Inteligência Jurídica
Tributação no Agronegócio: Planejamento Patrimonial e Eficiência Fiscal

Por Rodrigo Laffitte
Sócio · Direito Tributário
O agronegócio brasileiro convive com uma equação tributária singular: regimes especiais, créditos presumidos, isenções setoriais e, ao mesmo tempo, alta exposição a autuações decorrentes de interpretações divergentes entre Receita Federal, estados e contribuintes. Planejar essa equação não é luxo — é condição de competitividade.
O produtor rural pessoa física ainda goza de um regime amplamente favorável — apuração pelo Livro Caixa, dedutibilidade ampla de despesas de custeio e investimento, alíquotas progressivas. Mas esse regime tem limites claros. Quando a operação atinge determinado porte, a migração para pessoa jurídica deixa de ser opcional e passa a ser indispensável para preservar o resultado.
"No agronegócio, cada decisão patrimonial é também uma decisão tributária. Ignorar essa interdependência custa caro."
Do ponto de vista patrimonial, a constituição de holdings rurais e a segregação entre terra, operação e equipamentos permitem proteger o ativo principal da família — o imóvel rural — das contingências da atividade. Isso é especialmente relevante em ciclos de alta volatilidade de preços, em que a operação pode passar por estresse financeiro sem comprometer a base patrimonial.

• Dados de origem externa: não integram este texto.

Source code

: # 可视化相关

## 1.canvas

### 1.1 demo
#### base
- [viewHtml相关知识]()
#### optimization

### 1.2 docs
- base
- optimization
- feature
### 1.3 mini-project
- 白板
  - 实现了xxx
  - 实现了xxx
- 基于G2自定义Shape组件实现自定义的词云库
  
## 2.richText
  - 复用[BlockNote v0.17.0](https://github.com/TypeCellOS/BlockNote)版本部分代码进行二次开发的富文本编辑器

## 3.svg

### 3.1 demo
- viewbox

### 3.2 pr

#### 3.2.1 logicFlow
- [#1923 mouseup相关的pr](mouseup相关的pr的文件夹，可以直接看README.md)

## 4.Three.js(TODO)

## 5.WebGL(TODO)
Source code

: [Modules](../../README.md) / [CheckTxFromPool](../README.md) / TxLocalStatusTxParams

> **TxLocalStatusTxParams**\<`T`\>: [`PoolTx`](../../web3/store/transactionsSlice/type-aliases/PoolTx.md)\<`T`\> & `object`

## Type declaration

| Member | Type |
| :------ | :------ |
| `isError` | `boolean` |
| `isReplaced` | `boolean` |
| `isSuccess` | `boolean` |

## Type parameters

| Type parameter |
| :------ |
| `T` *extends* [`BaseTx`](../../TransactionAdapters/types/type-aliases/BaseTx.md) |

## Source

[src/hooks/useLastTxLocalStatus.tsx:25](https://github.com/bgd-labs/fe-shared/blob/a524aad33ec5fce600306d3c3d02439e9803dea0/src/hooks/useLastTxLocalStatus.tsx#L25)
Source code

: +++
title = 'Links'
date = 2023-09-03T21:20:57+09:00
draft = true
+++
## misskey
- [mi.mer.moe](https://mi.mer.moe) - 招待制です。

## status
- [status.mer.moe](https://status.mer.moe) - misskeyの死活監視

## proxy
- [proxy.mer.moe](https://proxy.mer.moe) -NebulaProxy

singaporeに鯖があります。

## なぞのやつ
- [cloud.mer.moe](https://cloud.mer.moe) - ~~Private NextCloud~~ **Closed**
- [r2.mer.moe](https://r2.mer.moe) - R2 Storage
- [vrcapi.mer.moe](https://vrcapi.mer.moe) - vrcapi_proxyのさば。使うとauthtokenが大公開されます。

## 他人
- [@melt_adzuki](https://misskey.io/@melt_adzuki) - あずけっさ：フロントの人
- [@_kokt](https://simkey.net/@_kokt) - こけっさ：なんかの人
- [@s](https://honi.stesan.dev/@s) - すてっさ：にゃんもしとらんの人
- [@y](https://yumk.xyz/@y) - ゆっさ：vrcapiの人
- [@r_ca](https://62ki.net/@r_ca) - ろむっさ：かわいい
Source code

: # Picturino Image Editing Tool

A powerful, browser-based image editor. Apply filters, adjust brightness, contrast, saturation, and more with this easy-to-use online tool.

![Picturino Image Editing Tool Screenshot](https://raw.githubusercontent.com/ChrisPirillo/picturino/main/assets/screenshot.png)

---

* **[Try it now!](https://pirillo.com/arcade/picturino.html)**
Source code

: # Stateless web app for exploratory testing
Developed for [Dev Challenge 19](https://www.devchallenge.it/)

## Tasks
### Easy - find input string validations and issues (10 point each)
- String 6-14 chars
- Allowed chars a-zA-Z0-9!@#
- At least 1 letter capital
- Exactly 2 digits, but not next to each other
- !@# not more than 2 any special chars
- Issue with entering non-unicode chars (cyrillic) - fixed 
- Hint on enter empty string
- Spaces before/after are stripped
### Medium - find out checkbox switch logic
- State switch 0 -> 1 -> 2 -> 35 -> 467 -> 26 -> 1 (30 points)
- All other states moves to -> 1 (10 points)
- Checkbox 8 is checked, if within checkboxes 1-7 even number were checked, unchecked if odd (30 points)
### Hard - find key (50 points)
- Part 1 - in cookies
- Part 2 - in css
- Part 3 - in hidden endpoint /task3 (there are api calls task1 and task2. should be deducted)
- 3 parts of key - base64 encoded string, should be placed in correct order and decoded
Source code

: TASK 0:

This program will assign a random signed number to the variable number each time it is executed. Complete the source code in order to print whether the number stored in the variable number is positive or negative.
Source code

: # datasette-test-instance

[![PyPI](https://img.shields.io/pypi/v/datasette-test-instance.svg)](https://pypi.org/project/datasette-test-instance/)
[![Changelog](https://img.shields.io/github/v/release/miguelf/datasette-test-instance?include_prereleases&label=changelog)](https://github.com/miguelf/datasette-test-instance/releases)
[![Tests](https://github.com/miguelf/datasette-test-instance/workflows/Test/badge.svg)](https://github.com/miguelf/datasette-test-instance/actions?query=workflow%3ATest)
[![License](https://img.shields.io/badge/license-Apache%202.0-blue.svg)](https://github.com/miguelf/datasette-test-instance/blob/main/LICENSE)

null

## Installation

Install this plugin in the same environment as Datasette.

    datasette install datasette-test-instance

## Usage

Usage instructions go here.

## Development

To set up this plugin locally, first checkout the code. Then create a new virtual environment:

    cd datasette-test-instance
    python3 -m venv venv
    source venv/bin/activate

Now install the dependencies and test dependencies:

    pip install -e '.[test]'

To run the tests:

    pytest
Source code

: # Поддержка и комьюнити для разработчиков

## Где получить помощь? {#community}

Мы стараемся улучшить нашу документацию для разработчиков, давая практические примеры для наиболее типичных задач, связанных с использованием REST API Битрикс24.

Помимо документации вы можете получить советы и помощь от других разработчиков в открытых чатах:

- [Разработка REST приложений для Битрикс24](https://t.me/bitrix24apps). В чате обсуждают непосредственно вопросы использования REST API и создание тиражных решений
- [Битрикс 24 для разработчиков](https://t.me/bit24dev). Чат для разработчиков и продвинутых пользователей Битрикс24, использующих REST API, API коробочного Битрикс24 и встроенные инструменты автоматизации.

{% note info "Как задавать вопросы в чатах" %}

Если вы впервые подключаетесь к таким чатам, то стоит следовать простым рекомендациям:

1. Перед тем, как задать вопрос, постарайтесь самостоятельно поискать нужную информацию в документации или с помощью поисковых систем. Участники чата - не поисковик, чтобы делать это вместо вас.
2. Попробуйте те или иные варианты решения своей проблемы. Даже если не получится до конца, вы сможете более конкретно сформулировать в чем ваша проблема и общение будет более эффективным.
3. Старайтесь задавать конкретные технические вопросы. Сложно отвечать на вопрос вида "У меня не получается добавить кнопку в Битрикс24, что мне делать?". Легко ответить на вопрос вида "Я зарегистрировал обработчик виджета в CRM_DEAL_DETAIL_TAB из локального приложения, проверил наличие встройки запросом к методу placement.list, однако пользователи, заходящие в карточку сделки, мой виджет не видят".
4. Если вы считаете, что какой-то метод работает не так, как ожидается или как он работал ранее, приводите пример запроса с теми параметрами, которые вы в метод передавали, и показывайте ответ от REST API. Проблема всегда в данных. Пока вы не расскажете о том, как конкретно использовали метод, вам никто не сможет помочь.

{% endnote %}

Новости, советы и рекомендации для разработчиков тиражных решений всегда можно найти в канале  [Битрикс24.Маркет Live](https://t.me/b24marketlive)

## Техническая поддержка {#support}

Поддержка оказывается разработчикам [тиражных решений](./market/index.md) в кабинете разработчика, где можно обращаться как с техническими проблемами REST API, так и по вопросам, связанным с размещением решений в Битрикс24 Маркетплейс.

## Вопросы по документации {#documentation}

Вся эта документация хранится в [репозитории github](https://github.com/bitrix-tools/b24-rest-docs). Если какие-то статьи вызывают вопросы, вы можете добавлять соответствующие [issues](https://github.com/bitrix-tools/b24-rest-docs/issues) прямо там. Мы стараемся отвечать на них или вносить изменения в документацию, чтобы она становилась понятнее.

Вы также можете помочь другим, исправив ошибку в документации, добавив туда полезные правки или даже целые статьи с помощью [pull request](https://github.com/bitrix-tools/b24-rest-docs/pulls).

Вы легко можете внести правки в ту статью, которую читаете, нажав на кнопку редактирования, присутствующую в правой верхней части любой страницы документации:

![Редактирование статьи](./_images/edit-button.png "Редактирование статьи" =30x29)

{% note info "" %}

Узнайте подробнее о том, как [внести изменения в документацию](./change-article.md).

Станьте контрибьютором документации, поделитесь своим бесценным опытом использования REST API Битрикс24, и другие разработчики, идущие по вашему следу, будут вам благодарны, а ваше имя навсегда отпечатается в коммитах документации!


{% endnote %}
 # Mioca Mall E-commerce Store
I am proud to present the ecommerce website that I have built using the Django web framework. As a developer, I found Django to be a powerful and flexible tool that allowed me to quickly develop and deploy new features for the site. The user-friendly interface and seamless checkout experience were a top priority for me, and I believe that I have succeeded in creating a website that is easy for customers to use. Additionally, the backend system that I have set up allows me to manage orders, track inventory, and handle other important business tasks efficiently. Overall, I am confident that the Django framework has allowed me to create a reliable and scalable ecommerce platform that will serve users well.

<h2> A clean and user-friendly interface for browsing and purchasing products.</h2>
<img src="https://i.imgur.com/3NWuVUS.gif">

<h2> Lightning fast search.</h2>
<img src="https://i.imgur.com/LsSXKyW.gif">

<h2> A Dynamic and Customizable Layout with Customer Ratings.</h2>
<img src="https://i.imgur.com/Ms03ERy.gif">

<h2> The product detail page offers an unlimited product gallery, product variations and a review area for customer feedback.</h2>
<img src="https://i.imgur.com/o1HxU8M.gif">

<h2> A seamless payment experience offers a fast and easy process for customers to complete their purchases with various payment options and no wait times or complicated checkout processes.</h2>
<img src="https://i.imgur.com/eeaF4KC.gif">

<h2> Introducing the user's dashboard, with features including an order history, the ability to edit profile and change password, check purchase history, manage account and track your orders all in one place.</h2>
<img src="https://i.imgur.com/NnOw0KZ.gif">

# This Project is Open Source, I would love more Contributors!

A combinação entre regime de pessoa jurídica para a operação e holding patrimonial para a terra é hoje a estrutura mais utilizada por grupos rurais de médio e grande porte.
Ferramentas relevantes incluem: (i) apuração pelo lucro real com aproveitamento integral de créditos de PIS/COFINS sobre insumos; (ii) utilização do Funrural na sistemática mais favorável conforme decisões recentes do STF; (iii) estruturação do ITR e do ITBI em transferências intrafamiliares; (iv) uso adequado das isenções de ICMS sobre insumos e produtos primários.
A Reforma Tributária amplia, e não reduz, a importância do planejamento. Os regimes específicos para o agronegócio dentro da nova sistemática exigem releitura completa das estruturas existentes.
Eficiência tributária no campo não é redução de imposto a qualquer custo. É a construção de uma estrutura sustentável, defensável e alinhada ao ciclo da atividade.